## Passage source
La « malédiction » de la bauxite
L’exploitation de la plus grosse réserve mondiale de ce minerai permettant la fabrication de l’aluminium ne va pas sans graves atteintes à l’environnement.
La Guinée peut-elle conjurer la « malédiction des ressources naturelles » ? Comme beaucoup d’autres pays du continent, ce « petit » Etat d’Afrique de l’Ouest semble davantage pâtir de sa richesse en matières premières qu’en tirer profit : exploitation hors de contrôle, dégâts humains et environnementaux… A tel point que le président, Alpha Condé, dont le second mandat arrive à terme en novembre prochain, a assimilé la situation à un « scandale géologique, dont les ressources n’ont jamais profité à la population ».
Et pourtant… En plus d’énormes ressources en minerais et matières précieuses (fer, or, diamants), le sous-sol de GuinéeConakry (classée au 174e rang mondial, sur 189 pays, pour son indice de développement humain) regorge de bauxite, une roche de latérite rouge riche en alumine, l’oxyde métallique à partir duquel est fabriqué l’aluminium. Il en renfermerait 40 milliards de tonnes, soit les deux tiers des réserves mondiales.
Selon le ministère des Mines et de la Géologie, la production de cet « or rouge » a franchi le cap des 70 millions de tonnes l’année dernière : une progression fulgurante, comparée aux 18,9 millions de tonnes extraites en 2015. D’ailleurs, la Guinée a ravi au Brésil la place de troisième producteur mondial, avec 17 % de parts de marché, derrière l’Australie (25 %) et la Chine (20 %).

Données textuelles extraites de la page:
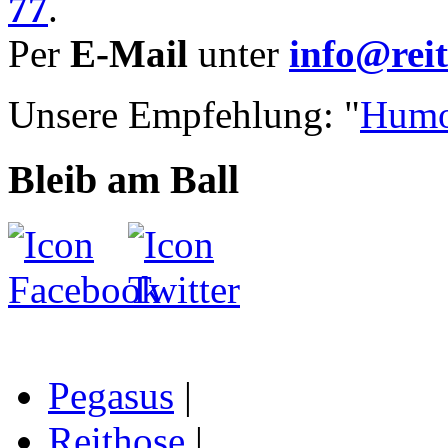
77
.
Per
E-Mail
unter
info@reit
Unsere Empfehlung: "
Humo
Bleib am Ball
Pegasus
|
Reithose
|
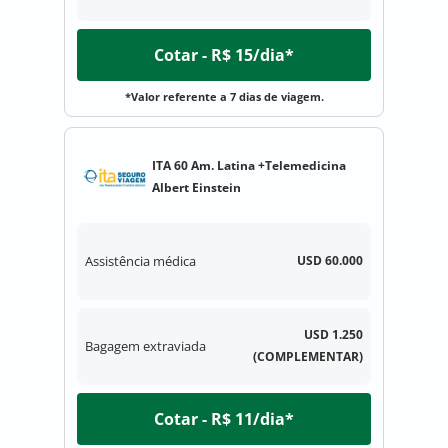
Cotar - R$ 15/dia*
*Valor referente a 7 dias de viagem.
ITA 60 Am. Latina +Telemedicina
Albert Einstein
Assistência médica
USD 60.000
USD 1.250
Bagagem extraviada
(COMPLEMENTAR)
Cotar - R$ 11/dia*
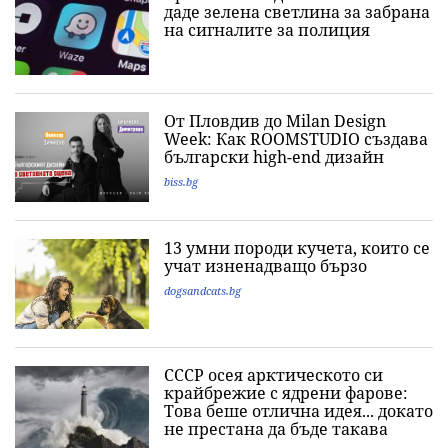
даде зелена светлина за забрана
на сигналите за полиция
От Пловдив до Milan Design
Week: Как ROOMSTUDIO създава
български high-end дизайн
biss.bg
13 умни породи кучета, които се
учат изненадващо бързо
dogsandcats.bg
СССР осея арктическото си
крайбрежие с ядрени фарове:
Това беше отлична идея... докато
не престана да бъде такава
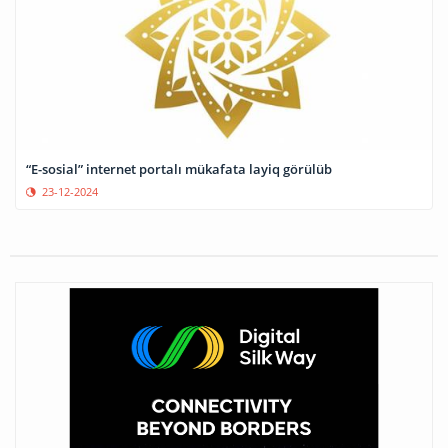
“E-sosial” internet portalı mükafata layiq görülüb
23-12-2024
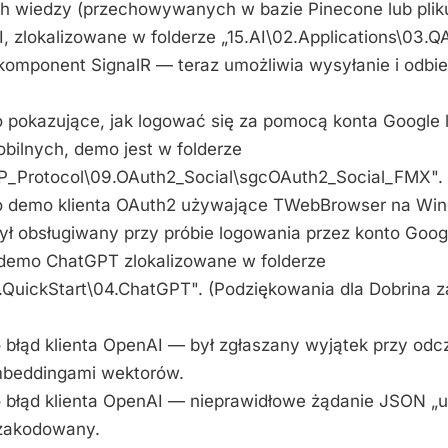
 wiedzy (przechowywanych w bazie Pinecone lub plik
, zlokalizowane w folderze „15.AI\02.Applications\03.QA
 komponent SignalR — teraz umożliwia wysyłanie i odbi
 pokazujące, jak logować się za pomocą konta Google l
bilnych, demo jest w folderze
_Protocol\09.OAuth2_Social\sgcOAuth2_Social_FMX".
no demo klienta OAuth2 używające TWebBrowser na Wi
był obsługiwany przy próbie logowania przez konto Goog
 demo ChatGPT zlokalizowane w folderze
.QuickStart\04.ChatGPT". (Podziękowania dla Dobrina za
o błąd klienta OpenAI — był zgłaszany wyjątek przy od
mbeddingami wektorów.
o błąd klienta OpenAI — nieprawidłowe żądanie JSON „ut
 zakodowany.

## Action requise 1
Pouvez-vous retaper le passage sur la bauxite en Guinée en commençant par « Selon le ministère » et en poursuivant jusqu'à « Chine (20 %). » ?
## Action requise 2
Quels sont tous les pays nommés dans le passage sur la bauxite en Guinée ?
## Action requise 3
Répondez à ces questions sur le passage sur la bauxite en Guinée :
(a) Quel rang mondial la Guinée occupe-t-elle pour son indice de développement humain ?
(b) Combien de millions de tonnes de bauxite ont été extraites en 2015 ?
(c) Quelle part de marché détient l'Australie ?

## Réponse 1
Selon le ministère des Mines et de la Géologie, la production de cet « or rouge » a franchi le cap des 70 millions de tonnes l’année dernière : une progression fulgurante, comparée aux 18,9 millions de tonnes extraites en 2015. D’ailleurs, la Guinée a ravi au Brésil la place de troisième producteur mondial, avec 17 % de parts de marché, derrière l’Australie (25 %) et la Chine (20 %).

## Réponse 2
Guinée, Brésil, Australie, Chine

## Réponse 3
(a) Le 174e rang, sur 189 pays.
(b) 18,9 millions de tonnes.
(c) 25 %.